I have been reading the bible lately. I've come to the 13
th Chapter of John which speaks about Jesus washing his disciples feet. Pretty boring stuff - at least it was to me when I heard about it every year in school and church. Maybe a little
explanation will help shed some light on this. Washing feet in the bible times was done mostly by the lowest of the lowly. It was done when entering someones home - mainly because sandals don't offer much protection from road dust, manure, etc - so they wouldn't track everything into the home and to freshen them up from all the walking.
Why am I writing this? His demonstration represents a universal truth - that everyone and everything is absolutely dependant on someone or something. As a friend put much more eloquently than I - people who are high up on the food chain many times develop superiority complex. I'll use her example of the
veterinary or medicine world - which I also have a great deal of familiarity with as well. Doctors and veterinarians (not all of them) have a reputation for looking down on their help. They are lead to the illusion that they are better than others. What the point of the feet washing story is that without those people they would be unable to do their jobs. Imagine a hospital with only doctors - there would be a lot of
suffering people in them. Without nurses, pharmacists, and all their various technicians, and clerical staff things would grind to a halt quickly.
The analogy works everywhere - if I couldn't buy clothes in a store, cars from a car dealer, food from the grocery store, or anything that allows me to go about my daily life I wouldn't get very far. I wouldn't even be able to get onto the
Internet or type on this computer without the people who invented and made all those things.
It works even more deeply than that - we rely on plants to a frightening degree, plants rely on the soil, sunshine, water.
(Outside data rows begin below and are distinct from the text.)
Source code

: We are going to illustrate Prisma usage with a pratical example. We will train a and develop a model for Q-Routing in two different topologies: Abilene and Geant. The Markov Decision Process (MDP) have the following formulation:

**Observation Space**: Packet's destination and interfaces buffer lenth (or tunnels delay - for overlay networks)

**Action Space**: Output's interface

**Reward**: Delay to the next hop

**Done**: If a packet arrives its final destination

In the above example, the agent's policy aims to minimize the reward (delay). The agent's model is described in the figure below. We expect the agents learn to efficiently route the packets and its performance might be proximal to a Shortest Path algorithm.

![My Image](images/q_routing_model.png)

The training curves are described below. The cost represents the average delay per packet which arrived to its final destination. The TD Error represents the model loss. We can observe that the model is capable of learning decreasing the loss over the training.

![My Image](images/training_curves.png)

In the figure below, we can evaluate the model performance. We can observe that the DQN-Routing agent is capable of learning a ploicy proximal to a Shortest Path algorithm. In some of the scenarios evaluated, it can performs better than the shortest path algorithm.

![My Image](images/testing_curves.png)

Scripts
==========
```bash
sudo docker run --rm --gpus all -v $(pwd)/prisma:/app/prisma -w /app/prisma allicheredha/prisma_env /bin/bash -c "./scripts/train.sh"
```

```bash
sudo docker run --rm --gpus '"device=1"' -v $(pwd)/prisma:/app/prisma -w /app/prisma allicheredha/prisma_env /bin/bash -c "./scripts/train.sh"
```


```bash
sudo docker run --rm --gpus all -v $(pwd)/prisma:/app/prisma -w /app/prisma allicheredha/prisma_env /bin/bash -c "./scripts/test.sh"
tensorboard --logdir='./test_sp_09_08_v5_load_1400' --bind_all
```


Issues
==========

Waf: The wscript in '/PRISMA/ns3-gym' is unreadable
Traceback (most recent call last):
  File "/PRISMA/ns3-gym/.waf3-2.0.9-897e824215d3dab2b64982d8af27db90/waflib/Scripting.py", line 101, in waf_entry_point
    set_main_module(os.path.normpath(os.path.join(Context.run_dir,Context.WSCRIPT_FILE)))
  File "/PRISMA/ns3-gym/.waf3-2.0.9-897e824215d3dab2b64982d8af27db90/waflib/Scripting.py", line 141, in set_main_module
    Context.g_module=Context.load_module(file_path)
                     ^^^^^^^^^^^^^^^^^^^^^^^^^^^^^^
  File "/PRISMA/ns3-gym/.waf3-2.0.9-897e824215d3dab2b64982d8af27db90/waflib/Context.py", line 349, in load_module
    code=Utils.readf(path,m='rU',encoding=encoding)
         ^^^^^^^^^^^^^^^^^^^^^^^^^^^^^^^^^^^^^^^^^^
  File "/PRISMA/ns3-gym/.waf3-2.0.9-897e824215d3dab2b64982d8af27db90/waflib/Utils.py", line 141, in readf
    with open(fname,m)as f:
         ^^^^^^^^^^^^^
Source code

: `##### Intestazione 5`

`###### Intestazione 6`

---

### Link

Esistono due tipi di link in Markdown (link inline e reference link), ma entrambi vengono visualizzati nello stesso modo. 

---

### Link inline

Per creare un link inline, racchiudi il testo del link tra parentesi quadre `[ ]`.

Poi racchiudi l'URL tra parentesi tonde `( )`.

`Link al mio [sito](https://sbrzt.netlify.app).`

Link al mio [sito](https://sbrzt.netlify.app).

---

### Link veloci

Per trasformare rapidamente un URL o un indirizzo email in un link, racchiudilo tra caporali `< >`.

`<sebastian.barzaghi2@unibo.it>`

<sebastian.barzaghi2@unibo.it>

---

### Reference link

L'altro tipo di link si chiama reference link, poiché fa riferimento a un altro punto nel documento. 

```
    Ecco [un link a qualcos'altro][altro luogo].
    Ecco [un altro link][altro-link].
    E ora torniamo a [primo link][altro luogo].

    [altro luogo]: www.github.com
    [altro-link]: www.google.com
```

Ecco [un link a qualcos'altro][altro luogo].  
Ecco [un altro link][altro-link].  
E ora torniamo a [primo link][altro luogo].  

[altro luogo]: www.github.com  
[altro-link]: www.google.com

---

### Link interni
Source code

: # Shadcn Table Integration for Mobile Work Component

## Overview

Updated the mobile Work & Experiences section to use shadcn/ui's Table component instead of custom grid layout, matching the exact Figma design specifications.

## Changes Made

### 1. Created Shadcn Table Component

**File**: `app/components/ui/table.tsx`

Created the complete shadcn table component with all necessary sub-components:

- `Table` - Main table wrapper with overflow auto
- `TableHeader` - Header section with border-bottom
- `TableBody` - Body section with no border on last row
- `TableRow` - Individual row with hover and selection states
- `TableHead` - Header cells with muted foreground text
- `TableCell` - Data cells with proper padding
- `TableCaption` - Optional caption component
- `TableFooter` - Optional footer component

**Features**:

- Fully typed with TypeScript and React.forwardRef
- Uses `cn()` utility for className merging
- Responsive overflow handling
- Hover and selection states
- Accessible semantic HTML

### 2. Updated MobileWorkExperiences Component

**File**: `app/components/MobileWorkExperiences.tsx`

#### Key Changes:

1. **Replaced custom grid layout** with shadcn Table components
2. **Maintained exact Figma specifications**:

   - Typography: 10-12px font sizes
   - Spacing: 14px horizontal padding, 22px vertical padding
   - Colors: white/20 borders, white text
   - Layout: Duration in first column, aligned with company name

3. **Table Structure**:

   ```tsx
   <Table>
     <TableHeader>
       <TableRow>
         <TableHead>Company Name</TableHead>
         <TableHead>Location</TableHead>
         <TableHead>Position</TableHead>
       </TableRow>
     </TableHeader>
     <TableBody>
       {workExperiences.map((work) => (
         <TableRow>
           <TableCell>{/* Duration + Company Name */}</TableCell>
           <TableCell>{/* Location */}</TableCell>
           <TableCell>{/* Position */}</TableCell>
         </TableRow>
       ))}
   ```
The earth relies on gravity to hold it together, to rotate it around the sun and you can go on and on all day long. All of this makes your head spin as it goes deeper and deeper and you begin to realize how dependent on one another we really are.
This should after a while bring us around to the idea of gratitude -
being grateful to one another and to nature for providing all it does for us. Without the person or thing that helps us do what we do, we are nothing. Realizing all of this makes me more likely (SOMETIMES I forget all the above) to thank the people and things who help me and be grateful to them. When I do that it makes others feel better about themselves. Eventually the thought that I work back to is that I really serve everyone, including those who serve under me and wash my feet. For without my service to others they would be missing part of their lives.
Why does this work the way it does? Why do people do meaningless jobs for little money? Why do people do seemingly more important jobs for a lot of money? If you asked the average person, they wouldn't be able to answer with any sort of intelligent question. In light of all my ramblings however a truth arises. We are here to help each other, to learn from each other and to serve each other. When we all finally die and leave our bodies behind - what do we have left? I wish I could say these were my words, but they are someone
else's, "The only thing we have when we die is what we have given away." What we do in service to others is what we are left with, not any money, a title, a fancy car, a big house or any other "thing" - only what we give to someone else.